__練習課題__
1. フットサル協会についての文章から、「日本サッカー協会のフットサル公式ページを見ても、」から「ファミリーフットサルなどが行われています。」までのすべてを書き写してください。
2. フットサル協会についての文章を読み、次の問いに答えてください。
(a) 日本フットサル連盟は、何とともにフットサルの普及と発展を担うとしているか。
(b) 日本サッカー協会のフットサル公式ページには、どのような活動が例として挙げられているか。
(c) 東京都サッカー協会は、何を普及事業として実施していると説明しているか。
3. フットサル協会についての文章を、最後の文に続けて書き進めてください。

**** 分析対象の文章

厳しいことを言う
フットサル協会は誰のために存在しているのか
今回は少し厳しいことを書きます。
日本には、
フットサルに関係するさまざまな団体があります。

日本サッカー協会
日本フットサル連盟
各地域のサッカー協会やフットサル連盟
Fリーグを運営する団体
フットサル施設に関係する団体
それぞれが大会やリーグの運営、
競技規則の整備、審判や指導者の育成、
代表チームの強化などを担っています。
日本サッカー協会のフットサル公式ページを見ても、
日本代表、全国大会、育成事業など、
競技としてのフットサルを支える活動が
数多く掲載されています。
日本フットサル連盟も、
全国の地域連盟とともに、
フットサルの普及と発展を担うことを
自らの役割として示しています。
各都道府県の協会でも、
大会やリーグだけではなく、
フットサル教室、フェスティバル、
ファミリーフットサルなどが行われています。
東京都サッカー協会は、
年代別大会だけでなく、
フェスティバルや教室を普及事業として
実施していると説明しています。

********
**** 提供データ

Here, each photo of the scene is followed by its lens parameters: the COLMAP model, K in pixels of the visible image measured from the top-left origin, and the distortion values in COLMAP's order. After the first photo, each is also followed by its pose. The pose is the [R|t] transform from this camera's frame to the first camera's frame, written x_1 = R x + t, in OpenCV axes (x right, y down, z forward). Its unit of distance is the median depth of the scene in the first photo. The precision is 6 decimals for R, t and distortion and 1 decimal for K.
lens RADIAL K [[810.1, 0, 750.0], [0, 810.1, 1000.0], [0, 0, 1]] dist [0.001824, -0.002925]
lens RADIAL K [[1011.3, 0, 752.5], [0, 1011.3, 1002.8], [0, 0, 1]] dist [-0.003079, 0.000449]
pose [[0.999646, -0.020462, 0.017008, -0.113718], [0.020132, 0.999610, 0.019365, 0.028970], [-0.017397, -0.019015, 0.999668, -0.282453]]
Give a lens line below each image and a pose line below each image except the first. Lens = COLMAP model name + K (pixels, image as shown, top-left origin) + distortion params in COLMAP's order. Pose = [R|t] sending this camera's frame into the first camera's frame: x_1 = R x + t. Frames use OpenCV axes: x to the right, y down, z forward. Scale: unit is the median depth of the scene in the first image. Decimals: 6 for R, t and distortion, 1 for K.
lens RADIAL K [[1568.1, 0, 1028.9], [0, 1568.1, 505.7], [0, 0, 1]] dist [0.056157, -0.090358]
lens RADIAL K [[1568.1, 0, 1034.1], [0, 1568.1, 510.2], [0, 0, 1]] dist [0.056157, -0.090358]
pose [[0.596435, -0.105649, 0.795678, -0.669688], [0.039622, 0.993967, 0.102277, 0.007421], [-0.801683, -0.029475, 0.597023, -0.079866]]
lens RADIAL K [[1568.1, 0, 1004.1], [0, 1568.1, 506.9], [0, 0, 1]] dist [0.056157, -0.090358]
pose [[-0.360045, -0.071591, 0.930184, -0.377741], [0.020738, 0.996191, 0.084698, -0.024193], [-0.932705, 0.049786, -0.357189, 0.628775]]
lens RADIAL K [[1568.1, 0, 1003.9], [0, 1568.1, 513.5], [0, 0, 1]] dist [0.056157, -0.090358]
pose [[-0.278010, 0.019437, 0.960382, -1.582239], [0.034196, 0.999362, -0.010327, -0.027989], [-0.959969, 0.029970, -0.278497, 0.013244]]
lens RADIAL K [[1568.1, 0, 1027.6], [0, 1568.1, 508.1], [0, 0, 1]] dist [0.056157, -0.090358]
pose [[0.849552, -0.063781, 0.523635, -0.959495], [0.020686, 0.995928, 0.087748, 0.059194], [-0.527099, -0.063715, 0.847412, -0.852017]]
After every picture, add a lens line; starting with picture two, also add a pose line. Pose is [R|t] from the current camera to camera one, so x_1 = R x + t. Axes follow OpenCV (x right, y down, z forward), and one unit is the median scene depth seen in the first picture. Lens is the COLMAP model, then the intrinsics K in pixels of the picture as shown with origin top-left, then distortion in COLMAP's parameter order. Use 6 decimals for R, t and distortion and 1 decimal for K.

********

__解答例__
1.
日本サッカー協会のフットサル公式ページを見ても、
日本代表、全国大会、育成事業など、
競技としてのフットサルを支える活動が
数多く掲載されています。
日本フットサル連盟も、
全国の地域連盟とともに、
フットサルの普及と発展を担うことを
自らの役割として示しています。
各都道府県の協会でも、
大会やリーグだけではなく、
フットサル教室、フェスティバル、
ファミリーフットサルなどが行われています。

2.
(a) 全国の地域連盟
(b) 日本代表、全国大会、育成事業など
(c) フェスティバルや教室

3.
日本サッカー協会も、
家族や初心者が参加できる
ファミリーフットサルの開催を
都道府県協会に働きかけています。
そのため、
フットサル協会が普及に
全く関わっていないと断定することはできません。
しかし、ここからが私の疑問です。
その普及活動は、
本当に地域の人たちに届いているのでしょうか。
大会やリーグを開催すること
全国大会へつながる予選を運営すること
審判講習会を開催すること
競技レベルの高い選手を育成すること
これらは、
フットサル競技を維持するために必要な活動です。
ただし、
それだけでフットサルの普及と言えるのでしょうか。
大会やリーグは、
すでにフットサルをしている人のための事業です。
審判講習会も、
すでに競技に関わっている人が中心です。
選抜活動や強化事業も、
基本的には競技者を対象としています。
つまり、既存のフットサル関係者を支える活動と、
新しくフットサルを始める人を増やす活動は、
分けて考える必要があります。
私が考える普及とは
フットサルを知らない人に存在を知ってもらうこと
未経験者が安心して参加できる場所をつくること
一人でも参加できる入口を増やすこ
子どもがフットサルを継続できる環境をつくること
女性やシニアが参加できる機会を増やすこと
学校や地域と連携して活動場所を増やすこと
一度参加した人が継続して
プレーできる仕組みをつくること
だと思っています。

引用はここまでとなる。